**Document text:**
** BEGIN **

A framework for "pluggable" and optional GC could be very helpful for dealing with the rare case of general graph-like data, where there really is no feasible alternative in terms of more explicit memory management. This will probably be done as a natural outcome of stable support for "local" allocators, which is already planned in Rust itself.
I feel like writing code that satisfies the borrow checker isn't that hard if you intuitively understand the lifetimes of the things you're dealing with. In C++ you have to do this anyway, so having the compiler help actually decreases the cognitive burden. I feel like desiring garbage collection is mostly a code smell, because it indicates that lifetimes and ownership are not obvious. Sometimes that'll legitimately be the case due to shared ownership, but there are facilities in both Rust and C++ for that.
Also green threads might be a good addition. It seems that modern computing reinvents it all over again. Golang, Java. Async/await is hard, people want to write blocking code and get good scalability at the same time.
This is the basic win of Go. Go's "goroutines" are preemptable. So there's no need for an async/thread distinction.
> I don't get how someone could think making a CRUD app in Rust could ever be a good idea (beyond hobby projects).
Me either, and I've said that before on HN. There is, however, a Rust lobby for CRUD apps. Those are the people who are pushing hard for "async". "Async" has its uses, but you don't really need it unless the load on your server has many thousands of concurrent connections, most of which are waiting. The OP here points out that his load is nowhere near that high. Python or node.js would work. Maybe even PHP.
If you need to write CRUD apps with high performance, use Go. That's what it's for. The libraries for what you need probably not only exist, but are running in production on warehouse-sized server farms.
I've been writing a metaverse client in Rust for two years, and I'm about 35,000 lines of safe Rust in. Separate threads are rendering, processing incoming messages from the network, updating the world state, fetching assets, and moving objects that are in motion, all in parallel. There's a lot of heavy machinery. Rust is good for this sort of highly concurrent problem. There have been no bugs in my code that required a debugger. (An early version of the rendering library I use, which is unsafe, caused trouble requiring using a debugger back in 2020. Took about 20 minutes to find the problem.) Rust is the right tool for the job for this sort of thing. I'd need a sizable team to do this in C++, and far more debugging.
As the original poster points out, and as some game devs have mentioned, the safety issues do slow development. You can paint yourself into a corner, where no easy fix will satisfy the ownership rules. It can take a week of rewriting to get out of that. Sometimes longer. Anything where an object needs a connection to its parent is unwieldy in Rust. You can do it, but soundness requires you do it through forward reference counted pointers and backwards weak pointers.

** END **

**Requirement 1:**
In the discussion of Rust, roughly how many lines of safe Rust has the writer of the metaverse client produced so far?
**Requirement 2:**
Extend the discussion of Rust with a further paragraph that picks up after its final sentence.
The records that follow come from a separate source.

**Supplied information:**
** BEGIN **

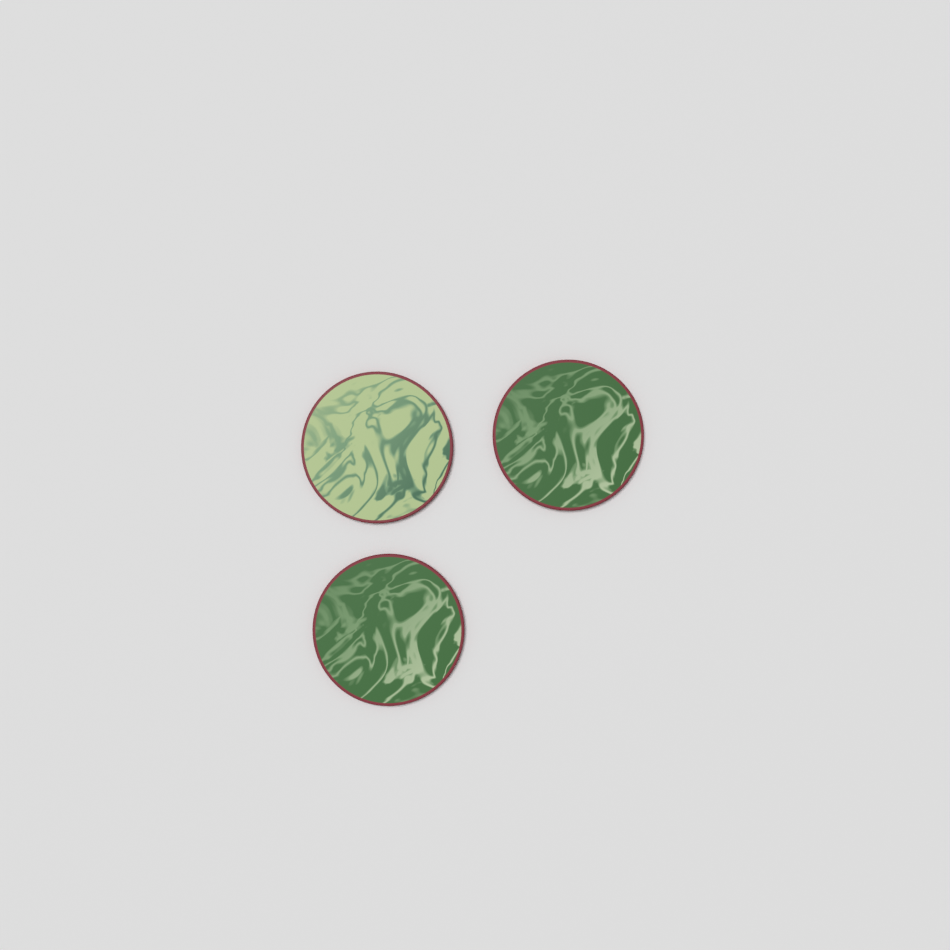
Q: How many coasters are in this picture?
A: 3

** END **
** BEGIN **

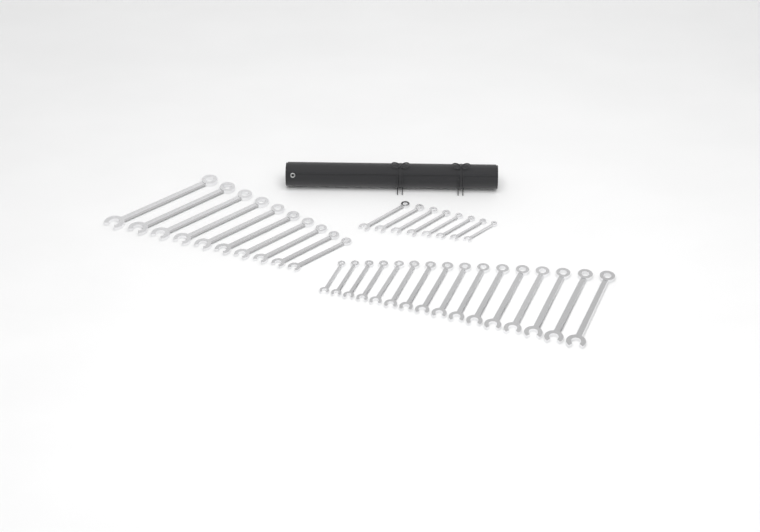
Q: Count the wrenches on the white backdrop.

** END **
** BEGIN **

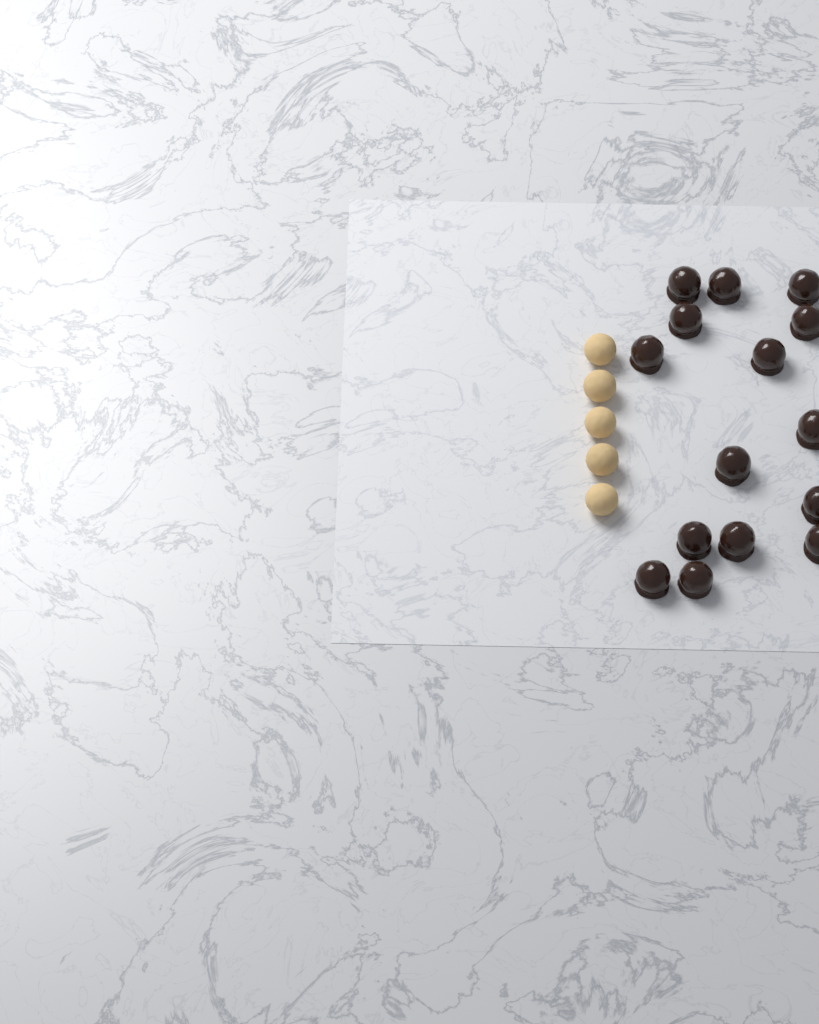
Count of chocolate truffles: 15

** END **

**Output 1:**
About 35,000 lines.

**Output 2:**
I've written web backends in Rust and it's fine for backend apps, especially APIs. For HTML rendering it's a bit lacking at the moment as it doesn't have the whole ecosystem that Rails for example has, but for APIs I haven't found a lot of missing stuff. I'd say for a Rust dev with some experience it's similar to Go, although more pleasant in my personal view.
In the context of web apps you rarely have to deal with the borrow checker and the rest of the Rust code is rather high level.
For me the post is a bit weird, cause on the one hand he mentions a CRUD app and on the other hand he mentions complexity. If your CRUD app is complex it's either not a CRUD app or you screwed up along the way. I've seen dozens of Rails apps where development was painfully slow cause of a "big ball of mud effect": a bunch of "god models" having dependencies across the entire system, crossing all of the boundaries. So it doesn't have to necessarily be only related to Rust.
Rust is perfectly fine to write CRUD apps and the productivity between it and golang is identical. The only issue I would have with growing a rust app in 2022 is the pool of talent to hire from for it. I find the comments about using rust for different projects generally align with what people were saying 10 years ago about golang and with the rise of people being comfortable in golang it's now used in a massive array of projects beyond what outsiders were trying to peg the language to.
tl;dr rust is great for writing all kinds of apps and as the labor pool with rust grows so will it's usage in all aspects of computing.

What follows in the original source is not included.